### Entries shown:
BEGIN

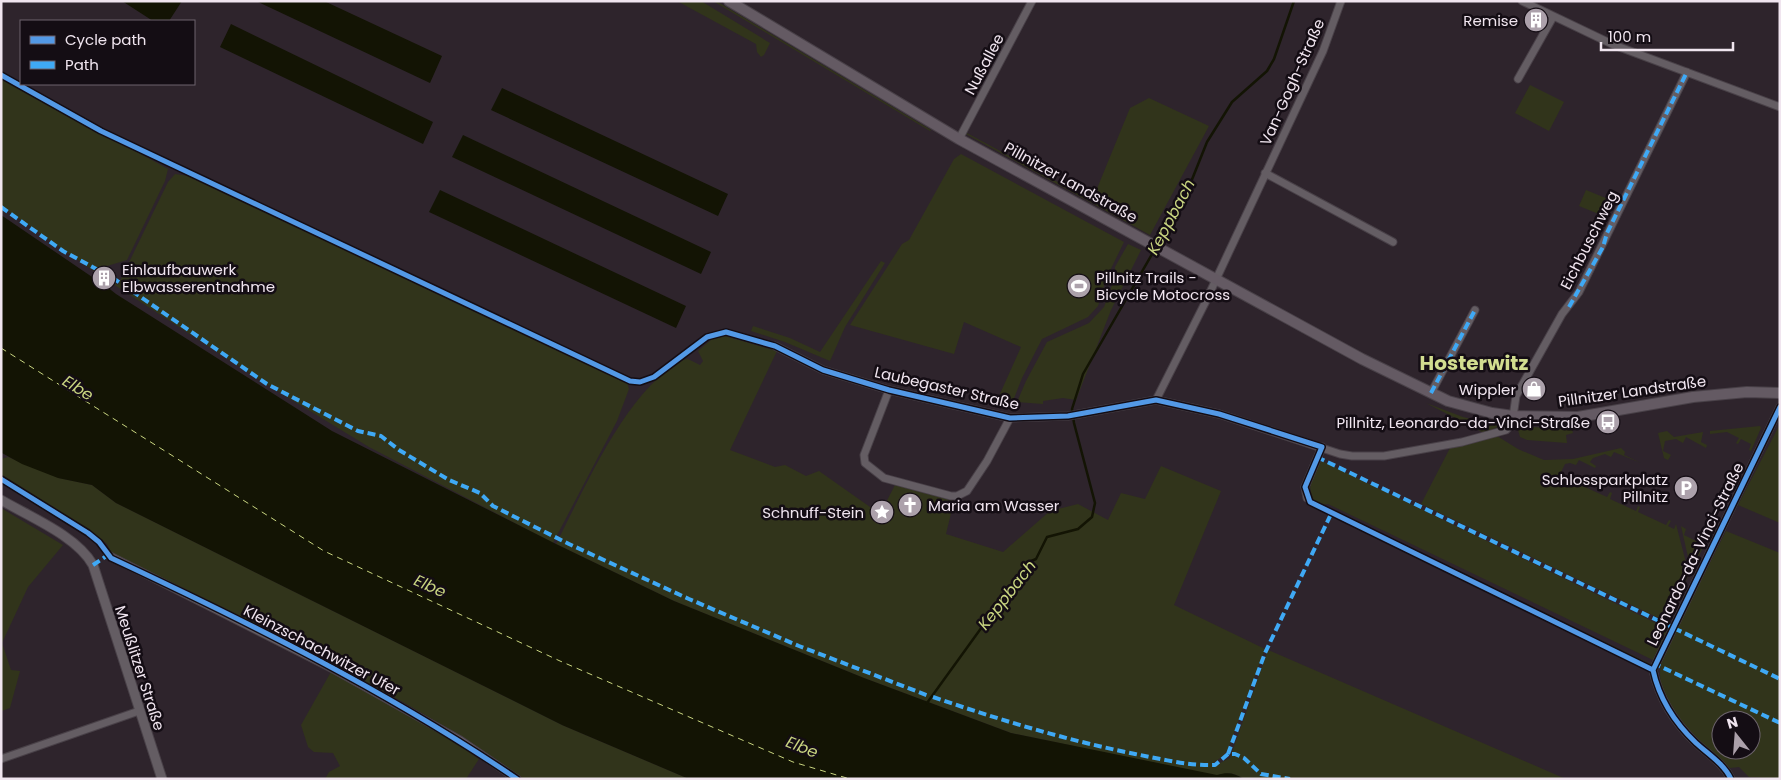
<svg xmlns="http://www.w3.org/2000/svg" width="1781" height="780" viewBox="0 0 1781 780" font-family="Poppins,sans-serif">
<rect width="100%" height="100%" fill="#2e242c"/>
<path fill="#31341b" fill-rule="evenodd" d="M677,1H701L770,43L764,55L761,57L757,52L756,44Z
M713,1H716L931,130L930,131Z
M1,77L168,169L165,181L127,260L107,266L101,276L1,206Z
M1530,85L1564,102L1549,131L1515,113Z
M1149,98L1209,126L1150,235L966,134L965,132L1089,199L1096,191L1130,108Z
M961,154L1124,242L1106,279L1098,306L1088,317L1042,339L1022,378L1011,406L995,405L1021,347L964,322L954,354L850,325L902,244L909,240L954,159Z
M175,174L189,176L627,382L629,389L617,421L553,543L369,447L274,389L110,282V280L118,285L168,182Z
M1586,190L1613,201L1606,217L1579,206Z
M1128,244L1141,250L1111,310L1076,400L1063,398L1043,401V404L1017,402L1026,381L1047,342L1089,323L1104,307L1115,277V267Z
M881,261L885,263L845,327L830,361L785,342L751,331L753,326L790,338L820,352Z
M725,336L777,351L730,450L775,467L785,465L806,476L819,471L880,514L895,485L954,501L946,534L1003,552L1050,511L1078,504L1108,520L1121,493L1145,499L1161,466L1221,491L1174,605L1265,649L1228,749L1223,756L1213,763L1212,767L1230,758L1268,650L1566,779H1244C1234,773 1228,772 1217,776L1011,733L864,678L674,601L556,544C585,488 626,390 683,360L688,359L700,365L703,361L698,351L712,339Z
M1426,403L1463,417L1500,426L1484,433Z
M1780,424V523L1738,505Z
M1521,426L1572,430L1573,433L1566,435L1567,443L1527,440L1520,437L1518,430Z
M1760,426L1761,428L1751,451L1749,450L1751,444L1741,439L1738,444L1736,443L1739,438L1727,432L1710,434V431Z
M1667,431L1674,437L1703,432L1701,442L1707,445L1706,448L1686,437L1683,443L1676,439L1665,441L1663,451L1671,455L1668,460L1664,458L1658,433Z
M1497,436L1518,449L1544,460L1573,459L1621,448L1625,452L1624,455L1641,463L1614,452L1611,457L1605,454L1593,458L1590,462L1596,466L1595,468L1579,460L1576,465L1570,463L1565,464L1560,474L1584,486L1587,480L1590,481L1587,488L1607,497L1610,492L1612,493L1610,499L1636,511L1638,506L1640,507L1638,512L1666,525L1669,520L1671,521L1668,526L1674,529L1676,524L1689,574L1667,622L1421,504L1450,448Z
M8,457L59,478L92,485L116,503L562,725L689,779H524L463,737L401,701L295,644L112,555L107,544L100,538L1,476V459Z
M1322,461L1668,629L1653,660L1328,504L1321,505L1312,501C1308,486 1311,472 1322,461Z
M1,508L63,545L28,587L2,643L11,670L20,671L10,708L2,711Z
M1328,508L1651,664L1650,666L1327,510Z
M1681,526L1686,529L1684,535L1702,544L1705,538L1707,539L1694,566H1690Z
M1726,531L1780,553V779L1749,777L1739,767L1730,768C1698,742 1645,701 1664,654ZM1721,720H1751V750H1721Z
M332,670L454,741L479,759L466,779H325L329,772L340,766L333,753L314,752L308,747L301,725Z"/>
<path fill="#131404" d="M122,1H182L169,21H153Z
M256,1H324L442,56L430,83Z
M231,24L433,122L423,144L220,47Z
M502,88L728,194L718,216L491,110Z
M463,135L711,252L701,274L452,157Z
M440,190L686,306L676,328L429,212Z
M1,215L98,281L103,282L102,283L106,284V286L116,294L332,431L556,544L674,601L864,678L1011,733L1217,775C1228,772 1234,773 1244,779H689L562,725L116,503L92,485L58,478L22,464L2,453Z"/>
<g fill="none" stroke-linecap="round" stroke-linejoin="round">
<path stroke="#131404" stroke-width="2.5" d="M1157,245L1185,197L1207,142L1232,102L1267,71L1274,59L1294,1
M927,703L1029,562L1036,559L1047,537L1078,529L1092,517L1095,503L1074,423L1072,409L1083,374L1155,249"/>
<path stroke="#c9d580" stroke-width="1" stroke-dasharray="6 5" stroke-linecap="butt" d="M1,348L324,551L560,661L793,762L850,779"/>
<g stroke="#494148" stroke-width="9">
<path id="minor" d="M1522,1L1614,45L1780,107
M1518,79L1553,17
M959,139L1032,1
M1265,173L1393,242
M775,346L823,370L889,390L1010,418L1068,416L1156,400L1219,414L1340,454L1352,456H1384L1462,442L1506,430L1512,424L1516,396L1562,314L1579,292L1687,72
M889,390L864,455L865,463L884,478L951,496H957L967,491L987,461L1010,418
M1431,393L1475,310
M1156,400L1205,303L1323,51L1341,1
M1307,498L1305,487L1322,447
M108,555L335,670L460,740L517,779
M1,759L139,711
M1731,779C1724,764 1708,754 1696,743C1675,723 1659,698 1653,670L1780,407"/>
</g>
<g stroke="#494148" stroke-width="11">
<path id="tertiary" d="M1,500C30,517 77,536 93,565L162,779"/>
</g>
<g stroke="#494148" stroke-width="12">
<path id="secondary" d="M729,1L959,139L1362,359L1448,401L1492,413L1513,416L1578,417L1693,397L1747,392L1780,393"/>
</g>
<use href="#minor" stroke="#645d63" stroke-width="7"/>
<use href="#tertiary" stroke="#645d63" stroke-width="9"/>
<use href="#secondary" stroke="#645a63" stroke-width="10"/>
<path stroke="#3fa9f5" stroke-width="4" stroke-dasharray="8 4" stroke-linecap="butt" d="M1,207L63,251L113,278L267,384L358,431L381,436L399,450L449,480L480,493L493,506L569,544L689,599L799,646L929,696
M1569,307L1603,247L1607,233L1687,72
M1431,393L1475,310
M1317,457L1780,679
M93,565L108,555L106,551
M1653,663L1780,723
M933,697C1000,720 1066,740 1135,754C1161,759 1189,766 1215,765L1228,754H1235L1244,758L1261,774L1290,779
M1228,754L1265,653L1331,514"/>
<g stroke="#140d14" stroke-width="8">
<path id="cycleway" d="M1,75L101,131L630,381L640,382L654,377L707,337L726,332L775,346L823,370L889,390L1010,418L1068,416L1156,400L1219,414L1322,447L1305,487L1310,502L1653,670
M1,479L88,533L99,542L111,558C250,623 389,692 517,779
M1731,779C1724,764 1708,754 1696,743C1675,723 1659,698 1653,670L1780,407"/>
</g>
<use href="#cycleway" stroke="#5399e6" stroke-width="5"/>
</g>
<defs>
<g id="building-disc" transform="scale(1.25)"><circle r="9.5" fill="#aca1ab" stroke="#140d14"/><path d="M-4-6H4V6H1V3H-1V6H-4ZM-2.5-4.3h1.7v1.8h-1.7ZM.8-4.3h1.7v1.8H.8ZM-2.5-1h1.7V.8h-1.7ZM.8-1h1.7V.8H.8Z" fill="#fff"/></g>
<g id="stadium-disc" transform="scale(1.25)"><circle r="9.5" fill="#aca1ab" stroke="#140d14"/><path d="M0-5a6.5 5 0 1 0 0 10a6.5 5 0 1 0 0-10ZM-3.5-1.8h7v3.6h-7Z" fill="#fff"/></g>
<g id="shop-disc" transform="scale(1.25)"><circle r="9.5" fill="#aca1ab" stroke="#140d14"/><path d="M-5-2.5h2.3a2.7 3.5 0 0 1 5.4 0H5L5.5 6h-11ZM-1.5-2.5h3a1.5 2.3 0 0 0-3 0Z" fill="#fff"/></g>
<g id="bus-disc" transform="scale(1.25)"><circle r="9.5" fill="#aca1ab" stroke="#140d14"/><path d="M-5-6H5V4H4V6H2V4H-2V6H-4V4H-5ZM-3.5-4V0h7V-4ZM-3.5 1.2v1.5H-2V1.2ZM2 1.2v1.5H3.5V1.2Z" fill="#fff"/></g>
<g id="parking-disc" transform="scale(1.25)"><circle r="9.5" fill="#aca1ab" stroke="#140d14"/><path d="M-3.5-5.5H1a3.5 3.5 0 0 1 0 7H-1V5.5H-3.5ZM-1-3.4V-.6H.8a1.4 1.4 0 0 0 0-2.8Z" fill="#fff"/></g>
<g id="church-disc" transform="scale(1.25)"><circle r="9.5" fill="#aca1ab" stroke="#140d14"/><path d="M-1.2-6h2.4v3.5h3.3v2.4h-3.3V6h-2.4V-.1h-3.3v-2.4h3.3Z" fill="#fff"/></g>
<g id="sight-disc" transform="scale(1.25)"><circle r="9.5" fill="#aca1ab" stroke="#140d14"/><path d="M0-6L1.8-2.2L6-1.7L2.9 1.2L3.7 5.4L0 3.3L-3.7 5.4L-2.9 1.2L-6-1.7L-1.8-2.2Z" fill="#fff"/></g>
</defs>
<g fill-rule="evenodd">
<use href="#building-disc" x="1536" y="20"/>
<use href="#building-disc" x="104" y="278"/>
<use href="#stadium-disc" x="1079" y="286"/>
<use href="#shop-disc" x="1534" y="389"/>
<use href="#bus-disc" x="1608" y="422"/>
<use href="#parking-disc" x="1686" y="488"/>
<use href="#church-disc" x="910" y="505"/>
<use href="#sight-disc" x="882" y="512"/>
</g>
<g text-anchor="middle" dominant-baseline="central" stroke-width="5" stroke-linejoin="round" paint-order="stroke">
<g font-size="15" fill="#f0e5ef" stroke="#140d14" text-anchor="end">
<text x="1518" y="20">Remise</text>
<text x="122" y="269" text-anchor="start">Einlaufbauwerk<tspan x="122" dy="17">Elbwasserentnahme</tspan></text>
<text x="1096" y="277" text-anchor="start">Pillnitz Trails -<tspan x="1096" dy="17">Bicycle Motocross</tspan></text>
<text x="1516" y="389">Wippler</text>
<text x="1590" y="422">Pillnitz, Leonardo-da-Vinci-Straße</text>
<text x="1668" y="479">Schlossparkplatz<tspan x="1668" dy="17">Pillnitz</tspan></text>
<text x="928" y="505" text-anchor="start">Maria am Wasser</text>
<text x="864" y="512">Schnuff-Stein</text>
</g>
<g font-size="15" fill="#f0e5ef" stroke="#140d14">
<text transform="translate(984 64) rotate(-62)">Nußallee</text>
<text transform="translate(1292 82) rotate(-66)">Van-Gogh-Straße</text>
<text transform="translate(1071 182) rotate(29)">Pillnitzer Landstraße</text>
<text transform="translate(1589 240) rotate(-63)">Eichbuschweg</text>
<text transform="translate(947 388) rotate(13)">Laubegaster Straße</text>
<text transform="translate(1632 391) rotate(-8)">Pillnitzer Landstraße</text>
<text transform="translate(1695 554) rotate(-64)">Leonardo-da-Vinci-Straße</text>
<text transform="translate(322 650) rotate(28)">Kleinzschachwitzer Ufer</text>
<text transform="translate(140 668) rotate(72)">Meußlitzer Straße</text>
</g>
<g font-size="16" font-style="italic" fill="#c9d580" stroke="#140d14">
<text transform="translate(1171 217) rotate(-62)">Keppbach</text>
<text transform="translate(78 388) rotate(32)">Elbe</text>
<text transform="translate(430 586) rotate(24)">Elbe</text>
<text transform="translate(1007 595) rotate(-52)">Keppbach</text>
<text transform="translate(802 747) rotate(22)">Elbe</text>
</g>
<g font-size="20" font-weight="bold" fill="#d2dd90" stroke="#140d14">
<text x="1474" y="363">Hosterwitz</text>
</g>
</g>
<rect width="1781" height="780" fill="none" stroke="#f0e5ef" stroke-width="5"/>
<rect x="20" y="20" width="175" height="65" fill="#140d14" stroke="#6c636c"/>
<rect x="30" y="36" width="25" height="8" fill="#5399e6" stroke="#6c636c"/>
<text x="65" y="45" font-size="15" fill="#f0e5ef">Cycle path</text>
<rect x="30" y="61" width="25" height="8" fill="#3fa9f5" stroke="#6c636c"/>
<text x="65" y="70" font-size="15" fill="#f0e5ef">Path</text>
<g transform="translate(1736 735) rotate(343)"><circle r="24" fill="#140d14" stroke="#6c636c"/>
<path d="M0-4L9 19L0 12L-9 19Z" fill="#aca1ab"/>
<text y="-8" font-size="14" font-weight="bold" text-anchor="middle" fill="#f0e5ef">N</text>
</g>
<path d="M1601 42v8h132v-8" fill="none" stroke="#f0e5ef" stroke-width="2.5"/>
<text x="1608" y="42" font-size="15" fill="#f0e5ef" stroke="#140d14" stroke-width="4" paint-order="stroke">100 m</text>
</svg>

END

### Task to complete:
Where a line in the records above contains the word "bold", copy that line.

### Written solution:
<g font-size="20" font-weight="bold" fill="#d2dd90" stroke="#140d14">
<text y="-8" font-size="14" font-weight="bold" text-anchor="middle" fill="#f0e5ef">N</text>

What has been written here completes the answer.